At the time—and for much of our country’s history—lighthouses were vital for keeping sailors alive, as well as for commerce. On August 7, 1789, back when George Washington was President, Congress passed an act for the establishment and support of lighthouses, beacons, buoys and public piers (the annual National Lighthouse Day commemorates that anniversary). As the museum’s executive director told the New York Times, “Lighthouses built the economy of this world.” The Founding Fathers knew that if you couldn’t sail safely into America’s harbors, “you couldn’t bring merchandise or do business.”
The new museum shows off a number of tools that helped guide ships over the years, including rusty foghorns and Fresnel lenses (pronounced freh-nel and named for French physicist Augustin Fresnel). In 1822, Fresnel created a new type of lens that revolutionized optics by more effectively reflecting and refracting light. The newly engineered system increased, by many miles, the distance at which a sailor could spot a tower’s glow. Visitors to the museum can peer at several of these lenses, which also allowed lighthouses to create individualized luminous patterns so that sailors could recognize which part of a coast they were approaching. That was a big upgrade for those navigating the ocean’s waves, who could become dangerously disoriented when every dim lighthouse looked the same. Prior to the Fresnel lens, lighthouses had only one type of light—strong and steady.

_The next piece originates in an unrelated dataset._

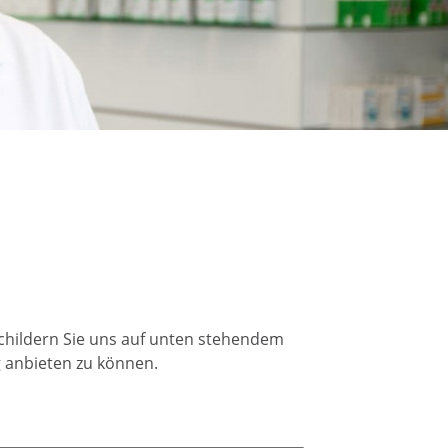
Schildern Sie uns auf unten stehendem
g anbieten zu können.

Back in the early days of the country, civilians ran these all-important beacons. And often, for the first hundred years, it was civilians with political connections, as Celestina Cuadrado, the museum’s curator, explains. “It tended to be, especially in the early to mid-19th century, like, ‘You’re a Whig? I’m a Whig!’”
At the museum, information boards tell the stories of hardworking icons like Kate Walker, a famous female lightkeeper stationed in a nearby New York harbor. (Walker's husband was originally the lightkeeper, but came down with pneumonia; before his death, his last reported words to her were “Mind the lights, Katie.”) After she temporarily took over as head lightkeeper, Walker ran against bias: The government thought she was too small to do the job, and looked for what they thought would be a hardier man. But after several men turned down the position because the location was too isolated, Walker was hired. As the Coast Guard writes, “She not only kept the light burning but by her own account may have saved as many as 50 people.” Still, Cuadrado explains, women who became head lightkeepers “always got paid half.” Whereas men in the 19th century typically earned $600 a year to live in a solitary cylinder, she says, women earned just $300.
The lighthouse agency that Congress created went by several names over the years, including the U.S. Light-House Establishment and the U.S. Light-House Service. Cuadrado says it also became increasingly regimented, with the introduction of log books, uniforms and officially-stamped items. Today, the museum has a number of antiques on display that have been stamped with the agency’s official insignia: There’s a silver sugar bowl, and even a stamped toilet paper holder.
In 1939 the Coast Guard took over lighthouse administration, and the profession went from being civilian-based to part of the military. (Existing civilian lightkeepers could ask to hold onto their jobs if they wanted to, Cuadrado says.) By the 1970s, the last of the civilians had retired—and by the end of the decade, most light stations were unstaffed. Now, the new museum on Staten Island seeks to honor those who worked hard, often alone, providing sailors safe passage
And while the museum does not include an actual lighthouse, it does offer the next best things: models of many lighthouses around the country, as well as boat tours, which take visitors in and around New York’s historic harbor to show off these once-crucial lifesaving towers.